▶ _PASSAGE_

+++

2015 Jeep Renegade

2015 Jeep Renegade 2015 Jeep Renegade
First Drive Review

Like hair extensions, brand extensions make us wince. We like authenticity. But no matter how deeply ingrained a brand’s identity, that identity still belongs to a company, not a church, and a company’s first priority is not adhering to a belief system, it’s making money. Given that, the allure of selling out is easy to see. (Hint: It’s the “selling” part.)

Whether or not Jeep’s new Fiat-based Renegade is a sellout, it will likely sell. The Wrangler and the Grand Cherokee, Jeep’s purest-blood offspring, each sold around 175,000 units last year. The Patriot and the Compass, Jeep’s Dodge Caliber–based rental-fleet bastards, combined for about 150,000. The Renegade’s big brother Cherokee didn’t even exist two years ago, but it sold as well in 2014 as Jeep’s decades-old core products. Few industry executives would veto any decision that is likely to increase their sales by 25 percent so quickly.

+++

[Chart-based quiz items]
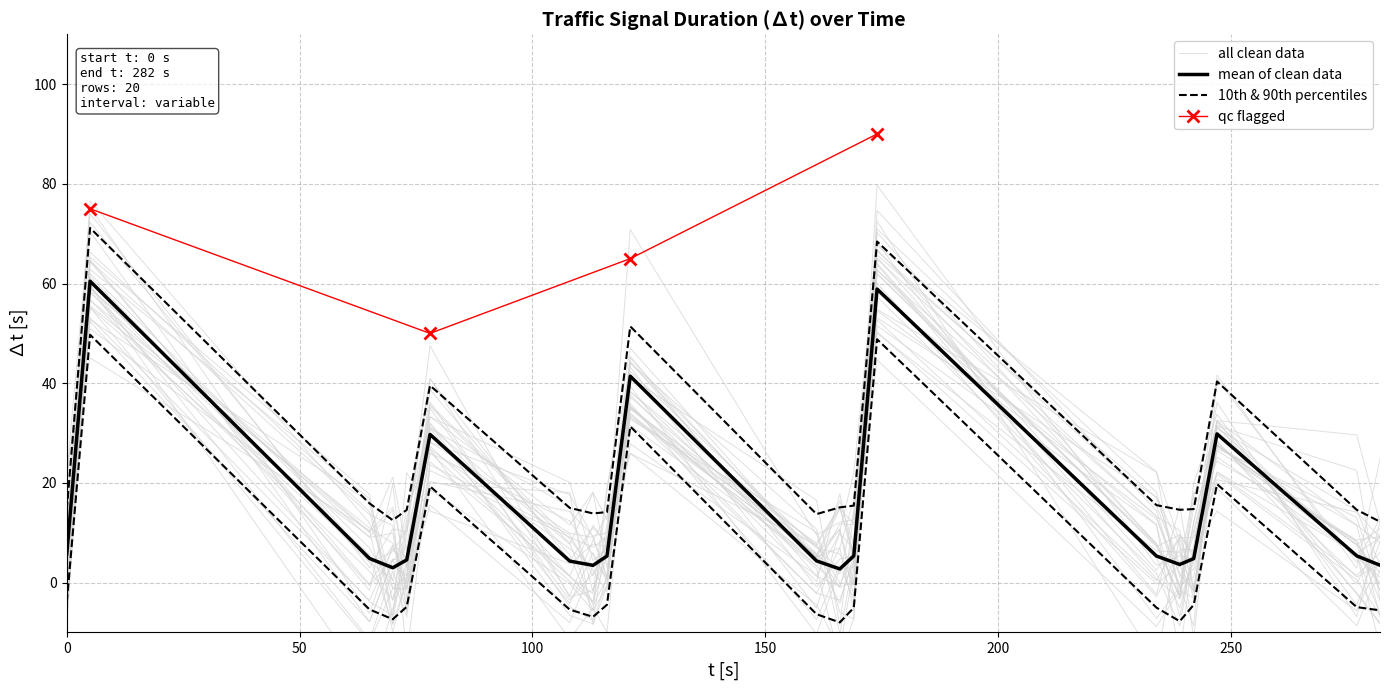

Which has a higher value, 174 or 239?

174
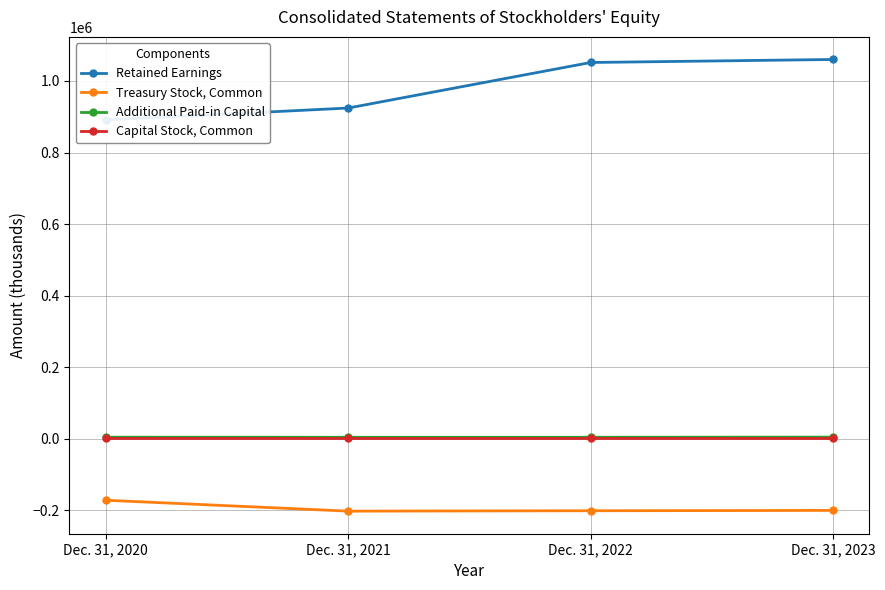

What are all the series names shown in the legend?

Retained Earnings, Treasury Stock, Common, Additional Paid-in Capital, Capital Stock, Common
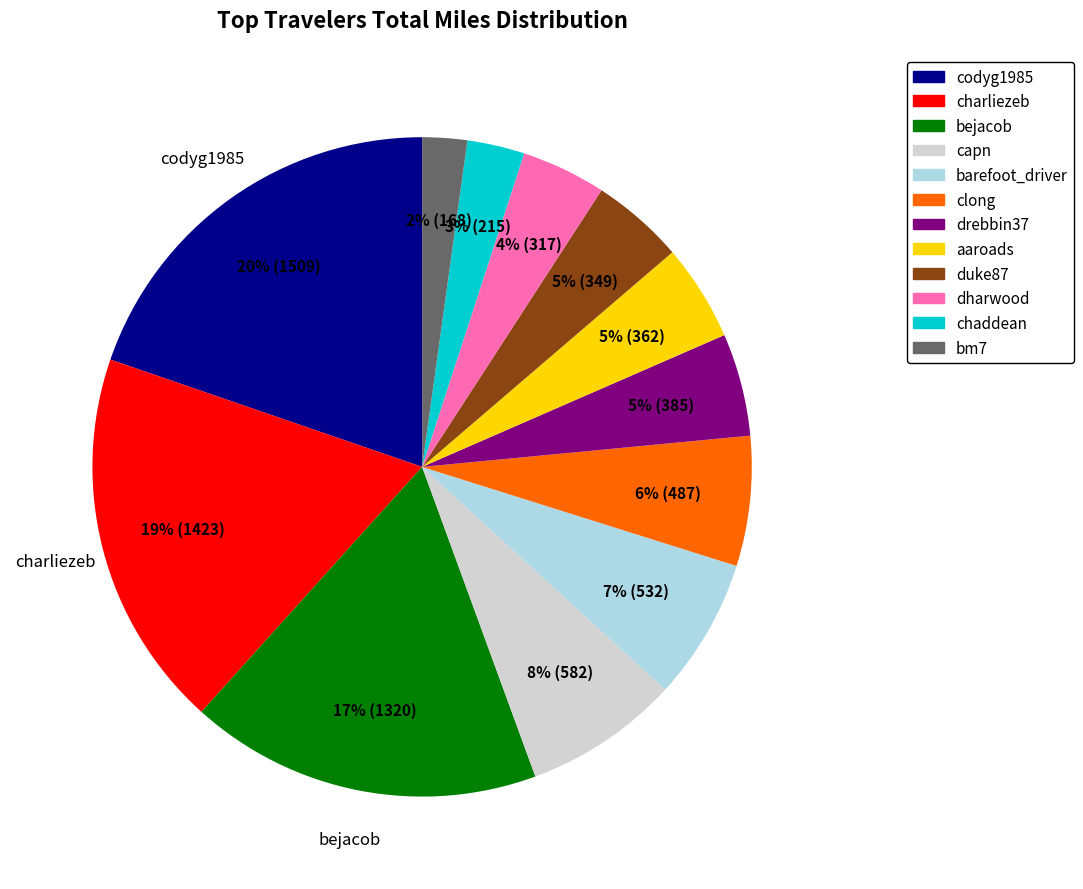

True or false: codyg1985 accounts for 20% of the total.

True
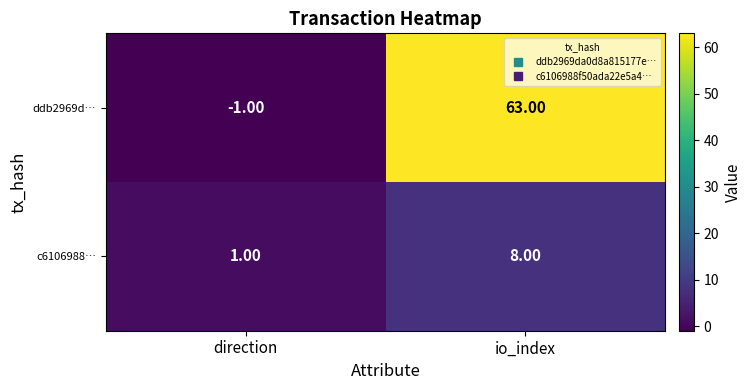

Where is c6106988… nearest to the value 4?

direction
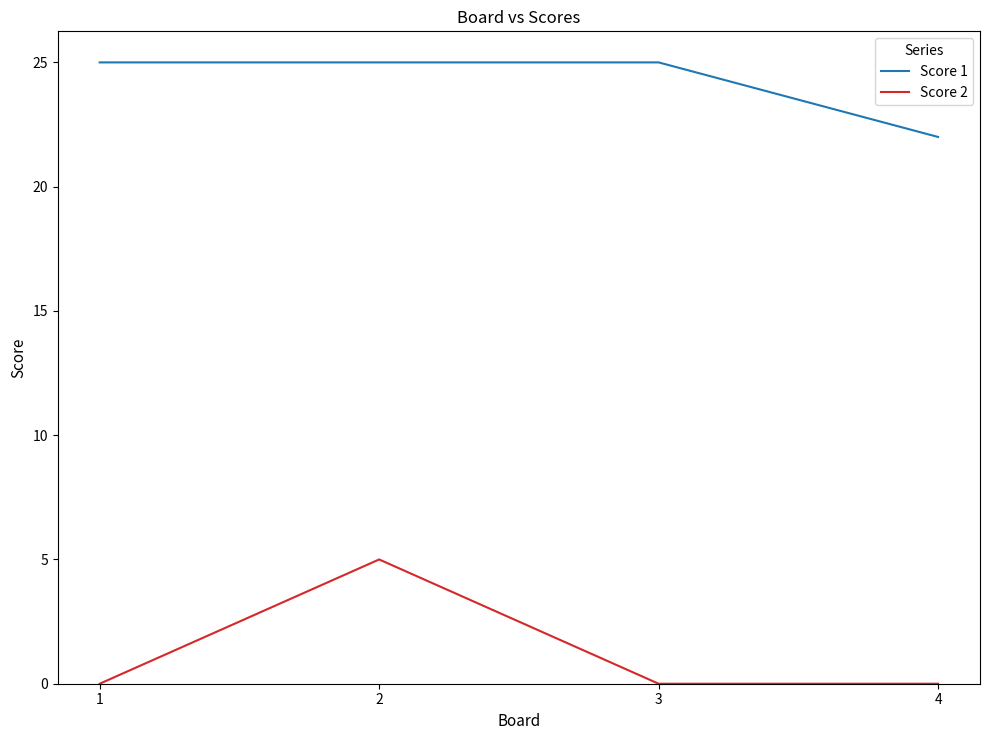

Reading left to right, extract all data points from this chart.

Score 1: 25	25	25	22
Score 2: 0	5	0	0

+++

▶ _INSTRUCTIONS FOR THE TASK_
Reproduce the whole Jeep Renegade review word for word.

▶ _ANSWER TO THIS EXERCISE_
2015 Jeep Renegade

2015 Jeep Renegade 2015 Jeep Renegade
First Drive Review

Like hair extensions, brand extensions make us wince. We like authenticity. But no matter how deeply ingrained a brand’s identity, that identity still belongs to a company, not a church, and a company’s first priority is not adhering to a belief system, it’s making money. Given that, the allure of selling out is easy to see. (Hint: It’s the “selling” part.)

Whether or not Jeep’s new Fiat-based Renegade is a sellout, it will likely sell. The Wrangler and the Grand Cherokee, Jeep’s purest-blood offspring, each sold around 175,000 units last year. The Patriot and the Compass, Jeep’s Dodge Caliber–based rental-fleet bastards, combined for about 150,000. The Renegade’s big brother Cherokee didn’t even exist two years ago, but it sold as well in 2014 as Jeep’s decades-old core products. Few industry executives would veto any decision that is likely to increase their sales by 25 percent so quickly.